Consider the records below. How many of their lines include the word "star"? State the number and nothing else.

*** Opening of AVAILABLE RECORDS ***

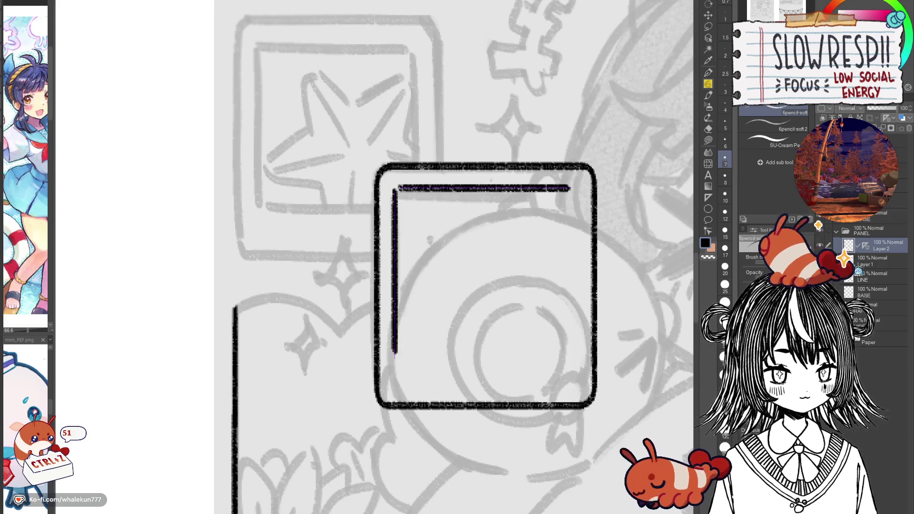
# Step: Round the inner frame's corners, then rotate a copy of the inner L line to close it
pyautogui.scroll(1, 395, 236)
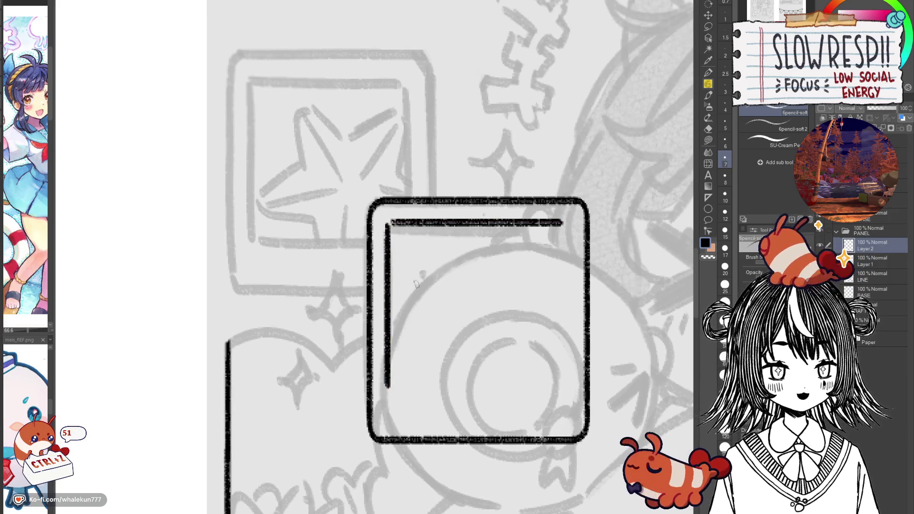
pyautogui.scroll(2, 395, 236)
pyautogui.moveTo(394, 210); pyautogui.dragTo(387, 225)
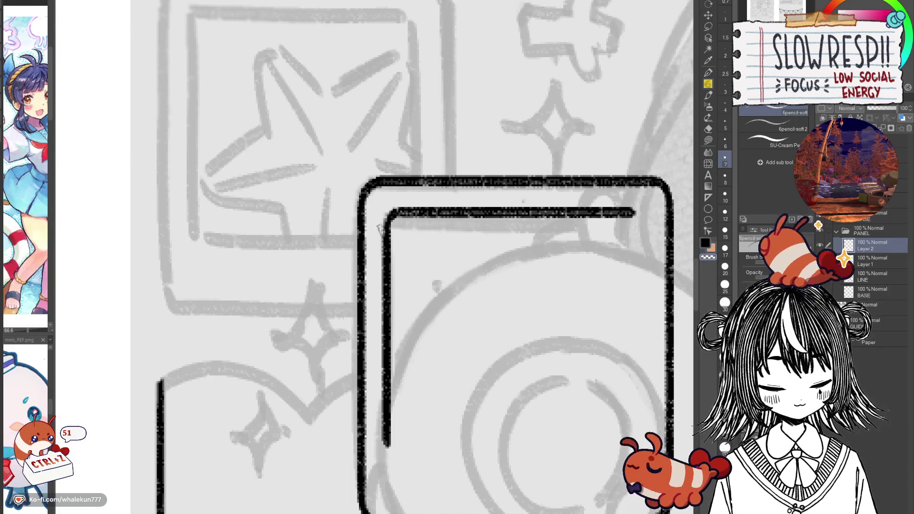
pyautogui.scroll(-5, 386, 238)
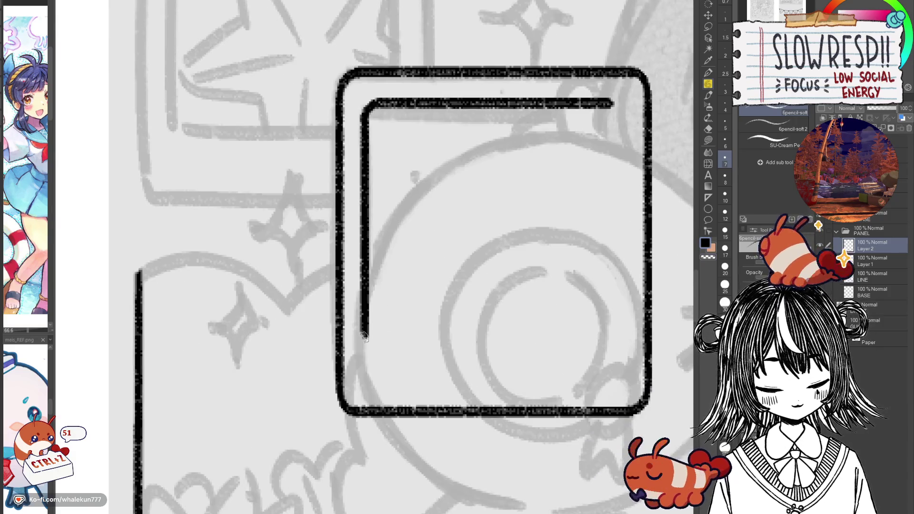
pyautogui.moveTo(364, 337); pyautogui.dragTo(379, 348)
pyautogui.press('ctrl+c')
pyautogui.press('ctrl+v')
pyautogui.press('ctrl+t')
pyautogui.moveTo(433, 219); pyautogui.dragTo(550, 254)
pyautogui.click(470, 370)
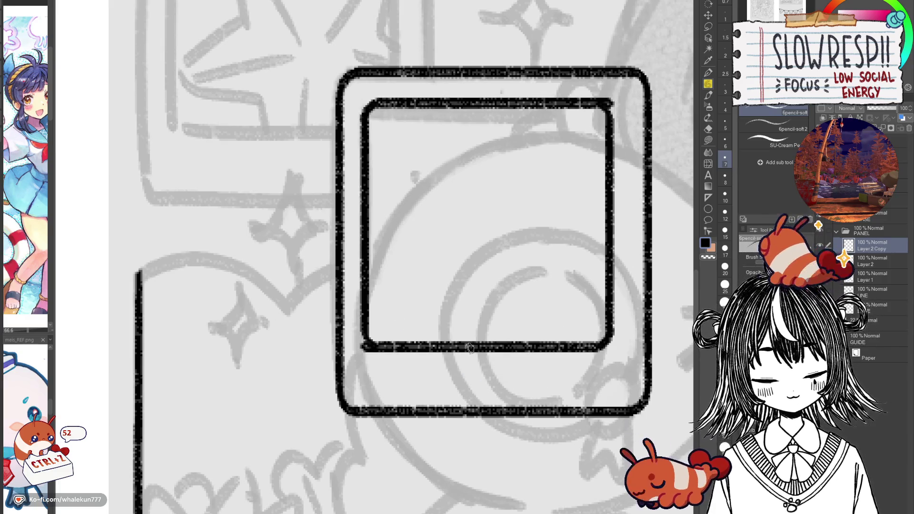
# Step: Shift the inner frame's right half to even the gap with the outer frame
pyautogui.click(708, 16)
pyautogui.moveTo(581, 335); pyautogui.dragTo(594, 335)
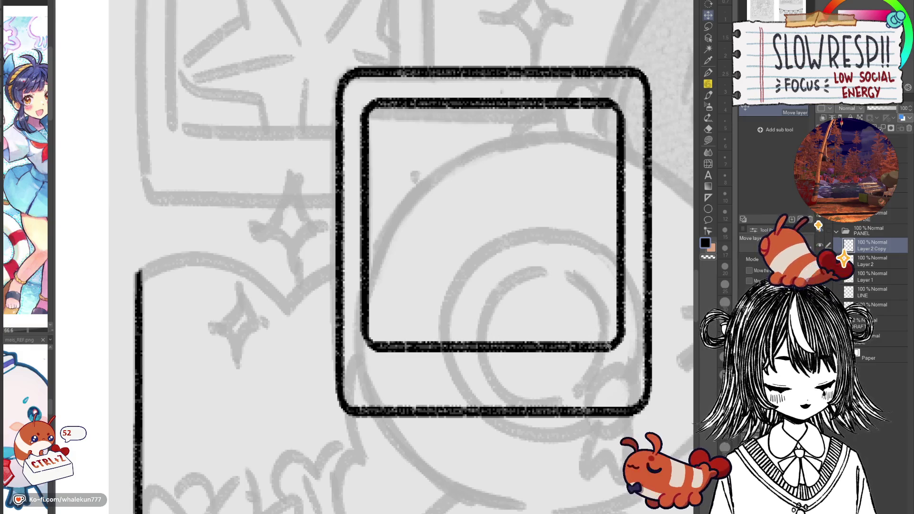
pyautogui.press('w')
pyautogui.click(628, 320)
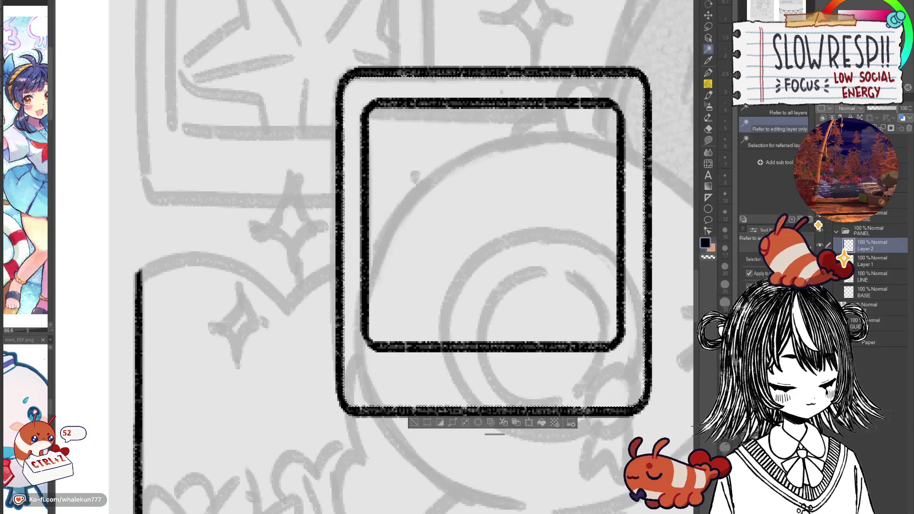
pyautogui.press('ctrl+d')
pyautogui.press('k')
# Step: Duplicate the double frame onto the star box and to the right, then merge the copies
pyautogui.moveTo(581, 293)
pyautogui.mouseDown()
pyautogui.moveTo(536, 292)
pyautogui.moveTo(538, 365)
pyautogui.mouseUp()
pyautogui.scroll(-3, 536, 291)
pyautogui.press('ctrl+j')
pyautogui.moveTo(523, 413)
pyautogui.mouseDown()
pyautogui.moveTo(460, 376)
pyautogui.moveTo(405, 294)
pyautogui.moveTo(408, 301)
pyautogui.moveTo(290, 303)
pyautogui.mouseUp()
pyautogui.scroll(-4, 437, 298)
pyautogui.press('ctrl+j')
pyautogui.moveTo(337, 347)
pyautogui.mouseDown()
pyautogui.moveTo(594, 283)
pyautogui.moveTo(573, 282)
pyautogui.moveTo(594, 298)
pyautogui.mouseUp()
pyautogui.press('ctrl+e')
# Step: Erase the star box lines hidden behind the overlapping camera box
pyautogui.hscroll(-5, 594, 297)
pyautogui.press('e')
pyautogui.scroll(4, 423, 286)
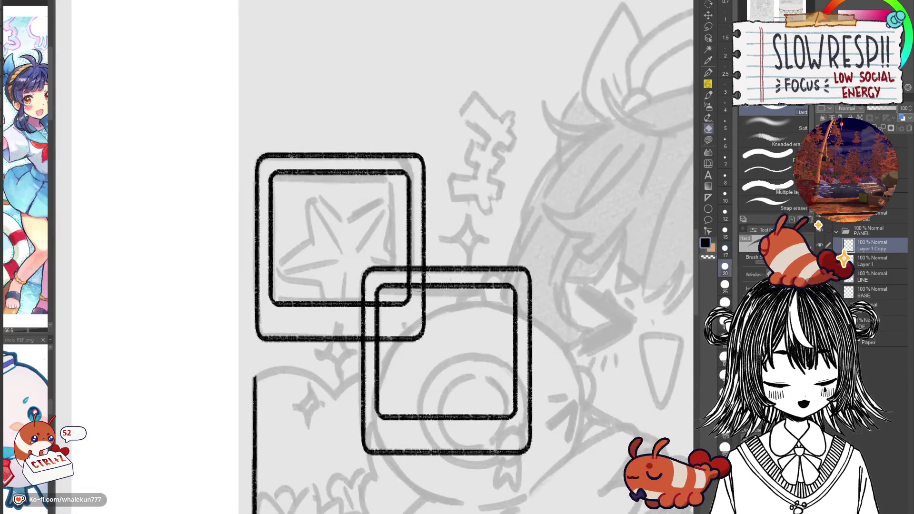
pyautogui.moveTo(422, 281)
pyautogui.mouseDown()
pyautogui.moveTo(402, 319)
pyautogui.moveTo(414, 343)
pyautogui.moveTo(381, 337)
pyautogui.moveTo(377, 369)
pyautogui.moveTo(414, 318)
pyautogui.mouseUp()
pyautogui.scroll(-3, 423, 333)
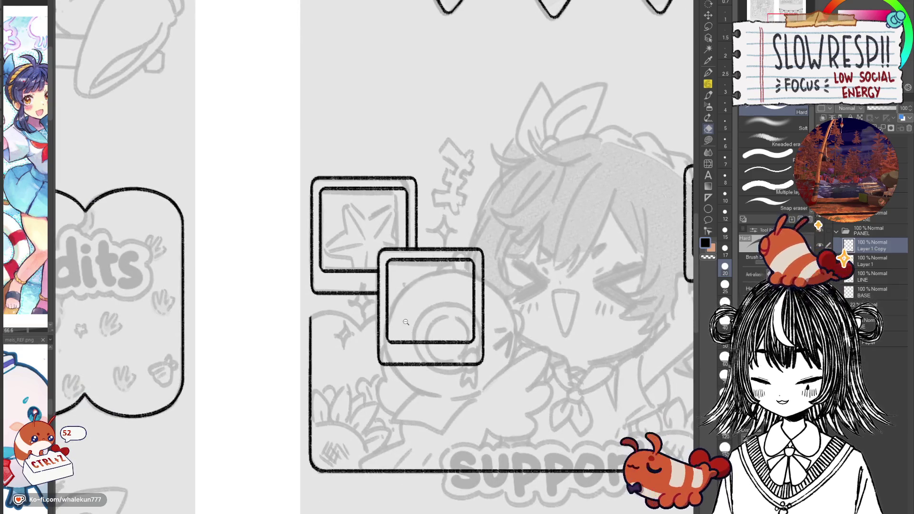
pyautogui.scroll(1, 404, 323)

*** Close of AVAILABLE RECORDS ***

- [WRITTEN ANSWER]
2